───── TESTO DI RIFERIMENTO

(ASI) Dopo tanta attesa, il momento è arrivato. Tra domenica e lunedì, tutti i leader dei 193 Stati membri hanno preso parte alle celebrazioni per il 70° anniversario della fondazione dell'ONU, ancora oggi la principale istituzione intergovernativa mondiale.
Al di là della retorica o delle visioni di parte, più o meno veritiere, è comunque innegabile che il consesso del Palazzo di Vetro costituisca un costante e prezioso tentativo di riaffermare in ogni situazione la priorità del dialogo rispetto alla forza, la necessità della concertazione e l'osservanza dei principi fondamentali della Carta, non di rado ignorati o addirittura violati nel corso della storia contemporanea. In particolare, questa Sessione Plenaria sarà ricordata per il confronto durissimo tra Vladimir Putin e Barack Obama, che ha chiuso la due giorni nel modo che molti si attendevano, ma anche e soprattutto per il discorso del presidente cinese Xi Jinping che, letto con attenzione, delinea istanze ed intenzioni epocali.
Il rilancio dell'eccezionalismo americano
Lo scontro russo-americano andato in scena a New York sull'urto di due posizioni chiaramente inconciliabili in merito alla crisi siriana ha catturato l'attenzione generale ed è oggi sulle prime pagine di tutti i principali quotidiani. Da un lato Obama ribadisce la riluttanza di Washington a schierarsi con Bashar al-Assad, definito ancora una volta "tiranno", mentre dall'altro Putin risponde che è un "errore" non cooperare con il presidente siriano, il solo, "assieme ai curdi", "a combattere le milizie dell'ISIS".

──────────

ESERCIZI:
a - Nel testo di riferimento, quale ricorrenza hanno celebrato i leader dei 193 Stati membri?
b - Riassumi il testo di riferimento in due frasi.

───── DATI MEMORIZZATI

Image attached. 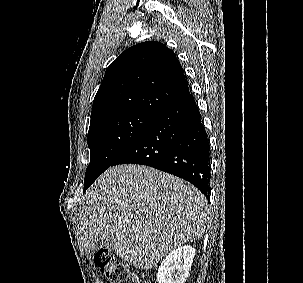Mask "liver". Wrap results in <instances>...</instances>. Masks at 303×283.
I'll list each match as a JSON object with an SVG mask.
<instances>
[{
    "label": "liver",
    "instance_id": "1",
    "mask_svg": "<svg viewBox=\"0 0 303 283\" xmlns=\"http://www.w3.org/2000/svg\"><path fill=\"white\" fill-rule=\"evenodd\" d=\"M207 200L193 185L141 165L107 169L86 192L79 227L88 252L98 241L148 270L175 248L203 236Z\"/></svg>",
    "mask_w": 303,
    "mask_h": 283
}]
</instances>
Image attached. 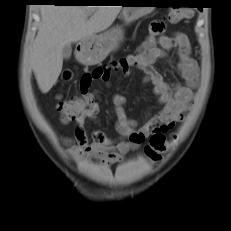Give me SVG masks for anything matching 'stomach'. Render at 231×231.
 <instances>
[{"label":"stomach","mask_w":231,"mask_h":231,"mask_svg":"<svg viewBox=\"0 0 231 231\" xmlns=\"http://www.w3.org/2000/svg\"><path fill=\"white\" fill-rule=\"evenodd\" d=\"M130 4H152L149 0H131ZM154 10V7H124L122 10V19L126 24L136 21ZM124 37V31L121 27H113L102 34L93 35L84 39L80 45V50L76 56L84 64L94 65L103 61L110 52L119 48Z\"/></svg>","instance_id":"obj_1"}]
</instances>
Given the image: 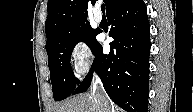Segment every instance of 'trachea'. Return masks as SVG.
Masks as SVG:
<instances>
[{
	"mask_svg": "<svg viewBox=\"0 0 193 112\" xmlns=\"http://www.w3.org/2000/svg\"><path fill=\"white\" fill-rule=\"evenodd\" d=\"M101 10L103 13L105 12V5L104 4L101 5Z\"/></svg>",
	"mask_w": 193,
	"mask_h": 112,
	"instance_id": "trachea-1",
	"label": "trachea"
}]
</instances>
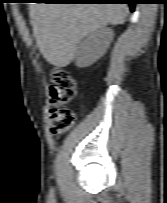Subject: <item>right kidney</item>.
Here are the masks:
<instances>
[{"instance_id": "right-kidney-1", "label": "right kidney", "mask_w": 167, "mask_h": 203, "mask_svg": "<svg viewBox=\"0 0 167 203\" xmlns=\"http://www.w3.org/2000/svg\"><path fill=\"white\" fill-rule=\"evenodd\" d=\"M112 40L113 31L106 27L88 35L79 46L76 54V65L88 67L95 63L106 52Z\"/></svg>"}]
</instances>
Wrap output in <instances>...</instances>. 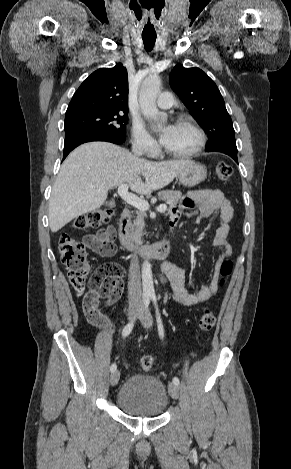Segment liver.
<instances>
[{"label":"liver","mask_w":291,"mask_h":469,"mask_svg":"<svg viewBox=\"0 0 291 469\" xmlns=\"http://www.w3.org/2000/svg\"><path fill=\"white\" fill-rule=\"evenodd\" d=\"M189 163L148 161L107 142L83 144L63 162L52 188L50 229L55 233L74 218L97 210L116 186L127 184L132 191L149 195L170 184Z\"/></svg>","instance_id":"obj_1"}]
</instances>
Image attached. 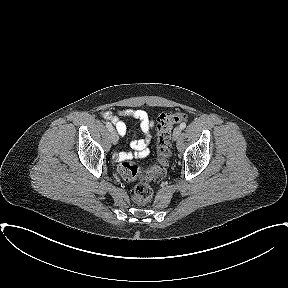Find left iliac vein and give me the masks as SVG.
<instances>
[{
	"instance_id": "1",
	"label": "left iliac vein",
	"mask_w": 288,
	"mask_h": 288,
	"mask_svg": "<svg viewBox=\"0 0 288 288\" xmlns=\"http://www.w3.org/2000/svg\"><path fill=\"white\" fill-rule=\"evenodd\" d=\"M181 128L180 127H176L173 131V139L177 140L179 138V136L181 135Z\"/></svg>"
}]
</instances>
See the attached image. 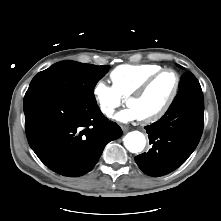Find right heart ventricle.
I'll return each instance as SVG.
<instances>
[{
  "label": "right heart ventricle",
  "mask_w": 221,
  "mask_h": 221,
  "mask_svg": "<svg viewBox=\"0 0 221 221\" xmlns=\"http://www.w3.org/2000/svg\"><path fill=\"white\" fill-rule=\"evenodd\" d=\"M162 69L155 64H125L110 73L113 87L121 97H127L137 89L149 76Z\"/></svg>",
  "instance_id": "obj_1"
}]
</instances>
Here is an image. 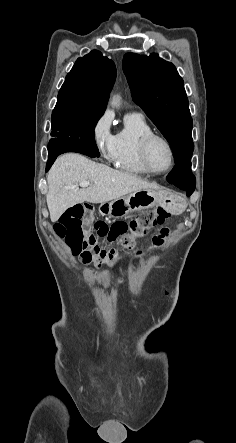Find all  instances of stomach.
I'll return each mask as SVG.
<instances>
[{
    "mask_svg": "<svg viewBox=\"0 0 236 443\" xmlns=\"http://www.w3.org/2000/svg\"><path fill=\"white\" fill-rule=\"evenodd\" d=\"M160 205L173 214H180L186 202L180 196L160 189H143L132 192L109 203H102L99 212L109 218H123L128 214Z\"/></svg>",
    "mask_w": 236,
    "mask_h": 443,
    "instance_id": "obj_1",
    "label": "stomach"
}]
</instances>
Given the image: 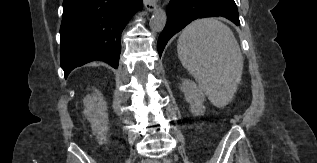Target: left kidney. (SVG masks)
<instances>
[{
    "label": "left kidney",
    "mask_w": 317,
    "mask_h": 163,
    "mask_svg": "<svg viewBox=\"0 0 317 163\" xmlns=\"http://www.w3.org/2000/svg\"><path fill=\"white\" fill-rule=\"evenodd\" d=\"M181 90L184 93L185 100L191 105L192 113L202 115L205 108L203 105L205 101L203 90L194 81L188 79L183 80Z\"/></svg>",
    "instance_id": "left-kidney-1"
}]
</instances>
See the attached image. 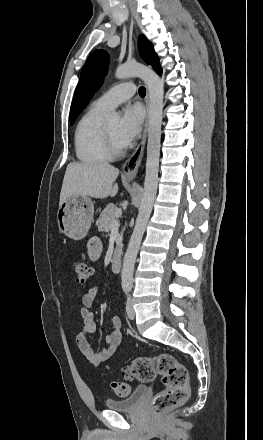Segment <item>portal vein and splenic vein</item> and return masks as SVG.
<instances>
[{
	"label": "portal vein and splenic vein",
	"mask_w": 263,
	"mask_h": 440,
	"mask_svg": "<svg viewBox=\"0 0 263 440\" xmlns=\"http://www.w3.org/2000/svg\"><path fill=\"white\" fill-rule=\"evenodd\" d=\"M120 216H121V210H119V211L116 212V218H118V217H120ZM118 225H119L118 221H117V220H114V222H113L112 225H111V228H116V227H118Z\"/></svg>",
	"instance_id": "18ae733b"
}]
</instances>
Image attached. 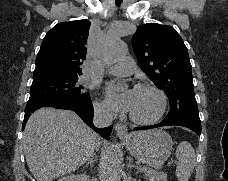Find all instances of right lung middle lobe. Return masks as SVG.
Instances as JSON below:
<instances>
[{"instance_id":"dd1d6c3e","label":"right lung middle lobe","mask_w":228,"mask_h":181,"mask_svg":"<svg viewBox=\"0 0 228 181\" xmlns=\"http://www.w3.org/2000/svg\"><path fill=\"white\" fill-rule=\"evenodd\" d=\"M74 74L49 75L33 78L29 100L60 99L77 104L91 103L90 95L84 87L77 84Z\"/></svg>"}]
</instances>
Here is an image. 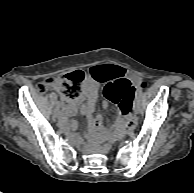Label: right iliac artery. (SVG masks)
<instances>
[{
  "instance_id": "1",
  "label": "right iliac artery",
  "mask_w": 194,
  "mask_h": 193,
  "mask_svg": "<svg viewBox=\"0 0 194 193\" xmlns=\"http://www.w3.org/2000/svg\"><path fill=\"white\" fill-rule=\"evenodd\" d=\"M61 99L63 100V97L61 96ZM61 117H63V112L61 111L59 114Z\"/></svg>"
}]
</instances>
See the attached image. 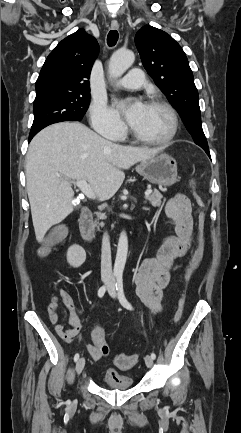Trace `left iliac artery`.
Wrapping results in <instances>:
<instances>
[{
	"label": "left iliac artery",
	"mask_w": 241,
	"mask_h": 433,
	"mask_svg": "<svg viewBox=\"0 0 241 433\" xmlns=\"http://www.w3.org/2000/svg\"><path fill=\"white\" fill-rule=\"evenodd\" d=\"M116 290L118 292V298H119V301L122 304V306L125 307L128 310H133L132 305L129 303V301L126 299V297L124 295L123 278H122V276H117ZM151 357H152V359H155L156 358V354L152 353Z\"/></svg>",
	"instance_id": "left-iliac-artery-1"
}]
</instances>
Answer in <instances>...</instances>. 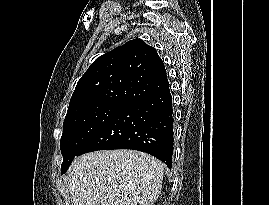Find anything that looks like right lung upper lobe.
<instances>
[{"label":"right lung upper lobe","mask_w":269,"mask_h":205,"mask_svg":"<svg viewBox=\"0 0 269 205\" xmlns=\"http://www.w3.org/2000/svg\"><path fill=\"white\" fill-rule=\"evenodd\" d=\"M169 89L164 63L155 48L130 40L97 58L73 92L67 114L99 104H134Z\"/></svg>","instance_id":"1"}]
</instances>
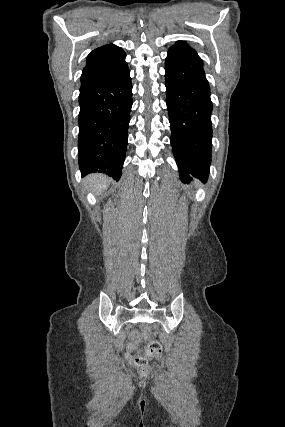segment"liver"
Segmentation results:
<instances>
[{
    "label": "liver",
    "mask_w": 285,
    "mask_h": 427,
    "mask_svg": "<svg viewBox=\"0 0 285 427\" xmlns=\"http://www.w3.org/2000/svg\"><path fill=\"white\" fill-rule=\"evenodd\" d=\"M86 184L97 194L102 193L109 185V178L103 174H91L85 178Z\"/></svg>",
    "instance_id": "obj_1"
}]
</instances>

──────────

SOLUZIONI COMPLETE:
a - Il 70° anniversario della fondazione dell'ONU.

b - Tra domenica e lunedì i leader dei 193 Stati membri hanno celebrato il 70° anniversario della fondazione dell'ONU, che costituisce un tentativo costante di riaffermare la priorità del dialogo rispetto alla forza e l'osservanza dei principi della Carta. La sessione sarà ricordata per il durissimo confronto sulla crisi siriana tra Obama, riluttante a schierarsi con Bashar al-Assad, e Putin, che ritiene un errore non cooperare con lui, ma soprattutto per il discorso del presidente cinese Xi Jinping.